I have a question in reference to storing pork butts for a benefit.  I have been asked to cook for a benefit for the brother of a local firefighter that will be in december.  I was just informed that the pork butts will be dropped off tonight in a cooler from the person getting them.  Can I freeze them and thaw them later to smoke (I don't know if they are previously frozen at this point but trying to find out) and then freeze cooked chopped pork butt and reheat the day of benefit.  I normally vacuum seal and then boil them to reheat with adding juice back in.  My understanding is that even if they have previously been frozen, that I am okay as long as temp didn't reach 40 with thawing, to re-freeze them, is this correct?


----------



## smokerjim (Nov 6, 2018)

It probably  depends how long they were at 40 degrees if they were. I would say if they're not greenish and sticky, or don't smell you would be ok. I see no problem  smoking them and Re freezing , I'm sure some of the pros will be around though.


----------



## HalfSmoked (Nov 6, 2018)

I'm not one to refreeze meat that has not been cooked. If you have the time smoke and pull then freeze as you said reheating like a boiling bag. Just my $.02 Always above all cost keep safety first.

Warren


----------



## smokinbill1638 (Nov 6, 2018)

I have picked up pork butts and spoke to meat cutter that delivered them.   They have not been frozen.   So it's just freezing uncooked and then thawing to smoke,    then to freeze until benefit and thaw and heat.


----------



## smokinbill1638 (Nov 6, 2018)

I completely want safety first.   I worry about that.   That is why i wanted to ask you with a lot more experience than myself.


----------



## smokinq13 (Nov 6, 2018)

What's it worth... I've always done this.. all the pork butts I've gotten haven't been frozen. I've froze them for when i needed them, then thawed them out.. smoked and whatever leftovers i had i frozen for another time. The main thing is keeping out of the danger zone for both the thawing, smoking and reheating. 
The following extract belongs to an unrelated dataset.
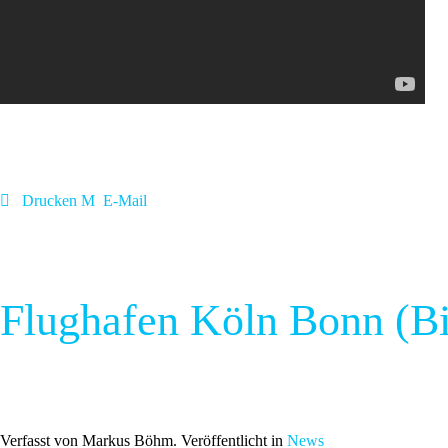
Drucken
E-Mail
Flughafen Köln Bonn (Bil
Verfasst von Markus Böhm. Veröffentlicht in
News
I did a surprise party last September where i smoked 7 pork butts( only have a mes30) and this is eactly what i did. Stored butts frozen, thawed, smoked, and then frozen finish product til i needed it. I will say for best results dont shred the pork for storage but rather chunk it

I'd still weigh on what others say but i see no problems


----------



## HalfSmoked (Nov 6, 2018)

smokinbill1638 said:


> I have picked up pork butts and spoke to meat cutter that delivered them.   They have not been frozen.   So it's just freezing uncooked and then thawing to smoke,    then to freeze until benefit and thaw and heat.
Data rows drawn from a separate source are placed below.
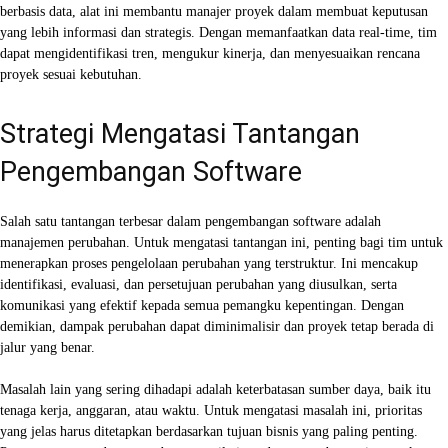
berbasis data, alat ini membantu manajer proyek dalam membuat keputusan
yang lebih informasi dan strategis. Dengan memanfaatkan data real-time, tim
dapat mengidentifikasi tren, mengukur kinerja, dan menyesuaikan rencana
proyek sesuai kebutuhan.
Strategi Mengatasi Tantangan
Pengembangan Software
Salah satu tantangan terbesar dalam pengembangan software adalah
manajemen perubahan. Untuk mengatasi tantangan ini, penting bagi tim untuk
menerapkan proses pengelolaan perubahan yang terstruktur. Ini mencakup
identifikasi, evaluasi, dan persetujuan perubahan yang diusulkan, serta
komunikasi yang efektif kepada semua pemangku kepentingan. Dengan
demikian, dampak perubahan dapat diminimalisir dan proyek tetap berada di
jalur yang benar.
Masalah lain yang sering dihadapi adalah keterbatasan sumber daya, baik itu
tenaga kerja, anggaran, atau waktu. Untuk mengatasi masalah ini, prioritas
yang jelas harus ditetapkan berdasarkan tujuan bisnis yang paling penting.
That makes it easy freeze thaw refreeze after cooking.

Warren


----------



## smokinbill1638 (Nov 6, 2018)

Thank you for all the replies.   I just wanted to make sure I didn't do something unsafe.  I know about keeping out of the Danger zone as I have in the past for smoking for my family and I.


----------



## smokinbill1638 (Nov 15, 2018)

So one more question, can I safely put a bucket of water in the fridge and let it get below 40, then put frozen/partially frozen pork butts in it to thaw quicker (butts have been staying in the fridge in a foil pan individually wrapped)?  I want to thaw and rub, then put back in fridge overnight and start smoking the next evening.  I'm so used to not freezing before smoking.


----------



## Mellowcheddar (Nov 19, 2018)

smokinbill1638 said:


> So one more question, can I safely put a bucket of water in the fridge and let it get below 40, then put frozen/partially frozen pork butts in it to thaw quicker (butts have been staying in the fridge in a foil pan individually wrapped)?  I want to thaw and rub, then put back in fridge overnight and start smoking the next evening.  I'm so used to not freezing before smoking.


It’s been a minute since i took ServSafe, but IIRC if you’re going to thaw something in water the water must be moving, like out of a tap.


----------